A highly regarded veterinary science professional is saying farewell to Fort Valley State University after more than three decades of service. Dr. Kashmiri Arora, a professor of animal and veterinary science, has been instrumental in the growth of the university's College of Agriculture, Family Sciences and Technology. After accomplishing every goal he set for himself and his department, the seasoned educator says he is now ready to enjoy retirement.

Arora joined Fort Valley State College under the leadership of former President C.W. Pettigrew on Sept. 1, 1979. As a young instructor, he was faced with the challenge of teaching students during the time of desegregation. Though the social pressures may have been overwhelming for some, Arora said Dr. Pettigrew's guidance helped him press forward.

"[Pettigrew] told me to make this job my mission," Arora said. "He said there will be problems, but he knew I could handle it. He showed confidence in me."

Arora began his undergraduate studies at Punjab University's College of Veterinary Science in Hisar, India and received a Ph.D. from Washington State University in Pullman, Wash. He then worked as a resident veterinarian at the University of Michigan. Arora served as head of Fort Valley State's Veterinary Science department from 1979 to 1991, where he helped transform the department. His accomplishments include stabilizing FVSU's veterinary technology department program from its infancy and transforming the program into a separate department within the College of Ag. He also established a four-year degree program in Animal Science.

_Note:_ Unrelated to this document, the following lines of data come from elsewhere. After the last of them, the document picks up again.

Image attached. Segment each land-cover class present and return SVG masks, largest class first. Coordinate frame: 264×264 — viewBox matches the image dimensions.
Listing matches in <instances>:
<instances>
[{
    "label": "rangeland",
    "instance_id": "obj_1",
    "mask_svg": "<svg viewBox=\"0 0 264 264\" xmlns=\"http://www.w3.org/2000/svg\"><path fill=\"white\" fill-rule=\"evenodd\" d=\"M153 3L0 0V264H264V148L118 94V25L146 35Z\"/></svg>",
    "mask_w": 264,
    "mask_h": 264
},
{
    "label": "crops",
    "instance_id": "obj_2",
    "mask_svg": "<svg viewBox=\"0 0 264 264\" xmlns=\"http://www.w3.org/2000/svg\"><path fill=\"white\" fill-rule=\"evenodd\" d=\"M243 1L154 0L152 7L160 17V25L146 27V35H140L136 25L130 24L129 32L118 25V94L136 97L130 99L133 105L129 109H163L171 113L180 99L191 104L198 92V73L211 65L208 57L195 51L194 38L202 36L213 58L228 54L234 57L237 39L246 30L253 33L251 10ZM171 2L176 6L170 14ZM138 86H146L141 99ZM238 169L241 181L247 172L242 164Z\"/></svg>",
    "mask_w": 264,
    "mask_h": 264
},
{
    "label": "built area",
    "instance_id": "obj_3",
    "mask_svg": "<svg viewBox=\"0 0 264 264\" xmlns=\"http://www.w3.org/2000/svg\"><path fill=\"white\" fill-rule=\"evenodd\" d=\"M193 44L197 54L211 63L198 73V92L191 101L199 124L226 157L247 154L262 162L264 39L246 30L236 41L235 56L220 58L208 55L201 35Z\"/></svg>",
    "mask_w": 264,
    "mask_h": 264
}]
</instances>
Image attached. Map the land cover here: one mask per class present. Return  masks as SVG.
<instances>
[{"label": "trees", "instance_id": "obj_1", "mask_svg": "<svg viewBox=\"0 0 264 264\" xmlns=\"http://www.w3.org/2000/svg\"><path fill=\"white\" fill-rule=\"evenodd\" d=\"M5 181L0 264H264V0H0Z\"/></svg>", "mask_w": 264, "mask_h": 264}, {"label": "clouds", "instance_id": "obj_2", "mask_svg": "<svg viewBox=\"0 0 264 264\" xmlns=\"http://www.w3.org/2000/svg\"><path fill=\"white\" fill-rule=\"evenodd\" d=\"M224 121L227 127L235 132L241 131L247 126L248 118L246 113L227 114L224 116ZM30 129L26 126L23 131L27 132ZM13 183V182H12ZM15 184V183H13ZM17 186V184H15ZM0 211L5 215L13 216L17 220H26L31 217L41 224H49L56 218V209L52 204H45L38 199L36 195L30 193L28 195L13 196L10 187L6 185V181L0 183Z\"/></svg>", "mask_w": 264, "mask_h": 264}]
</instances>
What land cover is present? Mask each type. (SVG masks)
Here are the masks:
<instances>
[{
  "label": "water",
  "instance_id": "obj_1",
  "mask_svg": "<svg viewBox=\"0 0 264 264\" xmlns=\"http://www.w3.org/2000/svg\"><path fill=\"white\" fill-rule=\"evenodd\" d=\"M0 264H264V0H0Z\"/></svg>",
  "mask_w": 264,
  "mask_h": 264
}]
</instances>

During his tenure at the university, Arora has established a memorandum of understanding with the U.S. Department of Agriculture- a current source of funding for the institution. He also jumpstarted an initiative with the Chancellor's Office to secure a building for the accreditation of FVSU's veterinary tech program.

"I enjoyed every step of it," Arora said. "If we keep going the way we've been going, we'll have no problem."

Dr. Seyedmehdi Mobini, head of FVSU's veterinary science department, says Arora will leave a great legacy behind.

"I've worked with him for the past four years as a department head. He has made tremendous contributions to this program," Mobini said. "He was instrumental in developing the veterinary technology program into what it is now, which is one of the signature programs at this university. He established a biotechnology laboratory in the department and actually procured the grant."

Dr. Oreta Samples, a former student and colleague of Dr. Arora's, said he served as an inspiration to his students. "He unknowingly was responsible for my [start] as a scientific writer," said Samples. "When there were no lab manuals available for classes, he asked me what I thought we needed to do, and I responded that we needed to write our own. He said 'Do it!' and I have been doing it ever since. Thank you, Dr. Arora. Whenever I put pen to paper, know that you will be remembered."

Dr. Arora said, "I have finally accomplished what I envisioned. I have done it and I am now ready to go home."